━━━━━ SOURCE PASSAGE ━━━━━

The SPGB’s inaugural meeting was attended by some 140 people, mainly members and expelled members of the SDF’s London branches. While the SLP could boast of having its inaugural meeting chaired by James Connolly and attended by Tom Bell and Arthur McManus, two future leaders of the early British Communist Party, and by one future Labour MP (Neil Mclean), present at the SPGB’s were two future Labour MPs (Valentine McEntee, who ended up in the House of Lords, and George Hicks, who as the leader of the building workers’ union, had been TUC chairman in 1927), another early Communist Party leader, journalist and writer (T.A. Jackson), as well as a Irish Republican activist (Con Lehane, also known Con O’Lehane and Con O’Lyhane) and a syndicalist pamphleteer who worked with Tom Mann (E.J.B. Allen, whose pamphlets still feature on anarchist websites and anthologies). Whatever else this may or may not indicate and whatever the SPGB thought of their subsequent political trajectory (which wasn’t much of course), this at least shows that the meeting that took place a hundred years ago to found the SPGB was not one that had no relevance to general political developments in England – and Ireland, since both McEntee and Lehane (the SPGB’s first General Secretary and a fluent Irish speaker) had previously been members of the Irish Socialist Republican Party which James Connolly took the lead in forming in 1896 as the equivalent in Ireland of the SDF in Britain.


Although the term “Anglo-Marxist” is not entirely inappropriate, the SPGB was also influenced by Continental Marxism, by (of course) the German Social Democratic Party and its main theorist, Karl Kautsky (three of the SPGB’s first four pamphlets were translations of parts of Kautsky Erfurt Programme, the fourth was by William Morris). But also, perhaps not so obviously, by the French “Guesdists”, as the Marxists in France were known after Jules Guesde who had been instrumental in setting up the Parti Ouvrier Français in 1880 (and whose declaration of principles was drafted in Marx’s study). A number of articles translated from Guesdists appeared in the pre-WWI issues of the SPGB’s journal, which is still going, the Socialist Standard.

━━━━━

→ WORK TO COMPLETE:
1. From the passage on the SPGB, list every person named as present at the SPGB's inaugural meeting.
2. Carry on writing the passage on the SPGB from where it ends.

━━━━━ ENTRIES ━━━━━

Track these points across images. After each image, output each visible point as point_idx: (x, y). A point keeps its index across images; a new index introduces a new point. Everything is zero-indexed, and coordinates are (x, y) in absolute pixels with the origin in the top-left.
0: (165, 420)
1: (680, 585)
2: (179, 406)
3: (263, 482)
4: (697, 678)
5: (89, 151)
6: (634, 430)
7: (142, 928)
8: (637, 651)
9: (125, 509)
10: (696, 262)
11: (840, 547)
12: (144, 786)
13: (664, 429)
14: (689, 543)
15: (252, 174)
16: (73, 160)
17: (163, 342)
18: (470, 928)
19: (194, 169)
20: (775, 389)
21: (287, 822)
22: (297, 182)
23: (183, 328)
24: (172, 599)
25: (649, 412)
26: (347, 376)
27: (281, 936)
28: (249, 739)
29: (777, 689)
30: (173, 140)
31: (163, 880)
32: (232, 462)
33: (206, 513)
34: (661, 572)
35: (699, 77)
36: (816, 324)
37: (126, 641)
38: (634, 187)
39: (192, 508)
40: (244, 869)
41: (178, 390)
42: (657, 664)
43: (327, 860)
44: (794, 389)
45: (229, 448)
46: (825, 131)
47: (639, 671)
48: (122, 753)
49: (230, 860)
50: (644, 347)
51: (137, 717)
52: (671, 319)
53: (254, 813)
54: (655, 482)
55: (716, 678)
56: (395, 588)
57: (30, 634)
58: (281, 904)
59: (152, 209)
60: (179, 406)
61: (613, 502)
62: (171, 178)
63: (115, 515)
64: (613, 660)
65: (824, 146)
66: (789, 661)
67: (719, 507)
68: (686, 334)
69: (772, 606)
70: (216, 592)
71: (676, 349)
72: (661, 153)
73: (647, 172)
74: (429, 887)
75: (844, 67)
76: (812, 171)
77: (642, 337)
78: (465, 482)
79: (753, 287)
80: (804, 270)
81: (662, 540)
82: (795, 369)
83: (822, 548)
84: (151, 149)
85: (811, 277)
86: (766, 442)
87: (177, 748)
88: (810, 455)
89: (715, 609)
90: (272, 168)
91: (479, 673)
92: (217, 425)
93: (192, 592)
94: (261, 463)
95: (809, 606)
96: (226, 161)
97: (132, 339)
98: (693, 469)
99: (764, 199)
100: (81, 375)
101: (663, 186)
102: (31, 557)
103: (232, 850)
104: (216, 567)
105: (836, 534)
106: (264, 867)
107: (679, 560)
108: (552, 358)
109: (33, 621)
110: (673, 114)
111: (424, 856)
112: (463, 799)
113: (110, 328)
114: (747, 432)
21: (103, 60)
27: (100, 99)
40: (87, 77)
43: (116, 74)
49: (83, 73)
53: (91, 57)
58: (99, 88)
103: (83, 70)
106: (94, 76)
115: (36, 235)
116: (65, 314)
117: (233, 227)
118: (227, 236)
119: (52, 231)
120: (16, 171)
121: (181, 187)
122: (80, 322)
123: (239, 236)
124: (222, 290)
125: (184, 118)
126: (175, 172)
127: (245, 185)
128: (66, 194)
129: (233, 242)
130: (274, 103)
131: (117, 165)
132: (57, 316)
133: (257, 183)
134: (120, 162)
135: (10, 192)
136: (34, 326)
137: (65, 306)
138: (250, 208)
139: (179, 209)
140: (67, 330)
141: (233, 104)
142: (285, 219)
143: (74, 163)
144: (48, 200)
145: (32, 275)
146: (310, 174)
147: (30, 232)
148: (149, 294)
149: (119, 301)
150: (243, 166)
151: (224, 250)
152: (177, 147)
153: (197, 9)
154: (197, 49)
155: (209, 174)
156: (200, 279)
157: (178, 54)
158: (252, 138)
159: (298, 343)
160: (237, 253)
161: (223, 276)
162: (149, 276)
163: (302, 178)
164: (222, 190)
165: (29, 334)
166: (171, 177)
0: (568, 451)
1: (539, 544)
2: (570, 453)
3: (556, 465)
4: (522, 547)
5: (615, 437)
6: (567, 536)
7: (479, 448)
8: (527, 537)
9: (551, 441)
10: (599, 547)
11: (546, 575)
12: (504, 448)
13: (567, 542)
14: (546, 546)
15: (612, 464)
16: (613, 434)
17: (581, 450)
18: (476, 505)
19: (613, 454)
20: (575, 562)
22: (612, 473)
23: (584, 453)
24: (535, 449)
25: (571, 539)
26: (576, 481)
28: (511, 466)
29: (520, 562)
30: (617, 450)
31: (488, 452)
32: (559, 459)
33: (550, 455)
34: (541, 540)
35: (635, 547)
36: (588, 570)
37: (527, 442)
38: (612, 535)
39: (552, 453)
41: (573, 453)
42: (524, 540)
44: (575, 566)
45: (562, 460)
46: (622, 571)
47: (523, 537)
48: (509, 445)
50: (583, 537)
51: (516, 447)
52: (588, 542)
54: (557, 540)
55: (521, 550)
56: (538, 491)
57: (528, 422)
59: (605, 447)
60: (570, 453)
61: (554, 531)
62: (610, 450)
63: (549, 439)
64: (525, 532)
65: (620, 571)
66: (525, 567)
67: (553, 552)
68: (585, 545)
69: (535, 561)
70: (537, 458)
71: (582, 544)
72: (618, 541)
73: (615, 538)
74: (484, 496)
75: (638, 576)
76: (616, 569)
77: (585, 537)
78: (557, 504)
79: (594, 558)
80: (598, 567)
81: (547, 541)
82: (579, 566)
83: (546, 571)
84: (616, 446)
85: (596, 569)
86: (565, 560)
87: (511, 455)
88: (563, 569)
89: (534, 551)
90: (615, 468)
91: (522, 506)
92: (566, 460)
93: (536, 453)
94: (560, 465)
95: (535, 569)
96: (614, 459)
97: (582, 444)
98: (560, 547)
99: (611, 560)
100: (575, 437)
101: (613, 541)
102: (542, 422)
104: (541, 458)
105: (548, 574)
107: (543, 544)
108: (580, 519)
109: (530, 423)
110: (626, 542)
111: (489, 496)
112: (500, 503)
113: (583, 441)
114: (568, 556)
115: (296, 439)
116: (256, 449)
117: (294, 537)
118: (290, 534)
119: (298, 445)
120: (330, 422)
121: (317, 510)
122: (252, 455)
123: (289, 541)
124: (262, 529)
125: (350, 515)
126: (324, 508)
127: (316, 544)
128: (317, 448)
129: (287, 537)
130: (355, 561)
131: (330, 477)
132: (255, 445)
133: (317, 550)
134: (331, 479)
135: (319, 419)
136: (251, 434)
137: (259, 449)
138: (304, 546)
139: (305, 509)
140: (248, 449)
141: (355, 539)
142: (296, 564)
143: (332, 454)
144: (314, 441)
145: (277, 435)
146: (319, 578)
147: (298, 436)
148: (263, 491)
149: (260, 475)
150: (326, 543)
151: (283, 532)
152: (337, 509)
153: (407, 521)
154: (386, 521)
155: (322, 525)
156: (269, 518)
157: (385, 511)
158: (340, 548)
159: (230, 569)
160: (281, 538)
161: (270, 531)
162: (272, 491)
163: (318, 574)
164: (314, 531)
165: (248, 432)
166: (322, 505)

━━━━━

→ EXPECTED RESULTS:
1.
Valentine McEntee
George Hicks
T.A. Jackson
Con Lehane
E.J.B. Allen

2.
Except on reforms and on patriotism, the SPGB and the Guesdists’ Parti Socialiste de France (as the POF had become in 1902 before merging in 1905 into a united Social Democratic party in France, and after which the SPGB was probably named in preference to “Social Democratic Party”, the other possible name discussed at the inaugural meeting) shared a number of key positions, in particular on the imperative need for the working class to gain control of political power before trying to dispossess the capitalist class (the “political expropriation of the bourgeoisie must precede its economic expropriation”, as the Guesdists used to put it). This led both the Guesdists and the SPGB to be quite opposed to anarchist and syndicalist “direct action”, and talk of “taking and holding” the means of production by industrial action alone, as counter-productive not to say suicidal. This distinguished both groups from most of the other anti-revisionists, in the “intransigent Marxist” tendency within international Social Democracy with which the early SPGB identified itself, such as Rosa Luxemburg and Anton Pannekoek who did try to incorporate the “mass strike” into socialist tactics. Despite this, “Red Rosa” received a favourable mention in the Socialist Standard in 1907 which translated and published part of her speech at one of her trials.


“Peaceably if we may”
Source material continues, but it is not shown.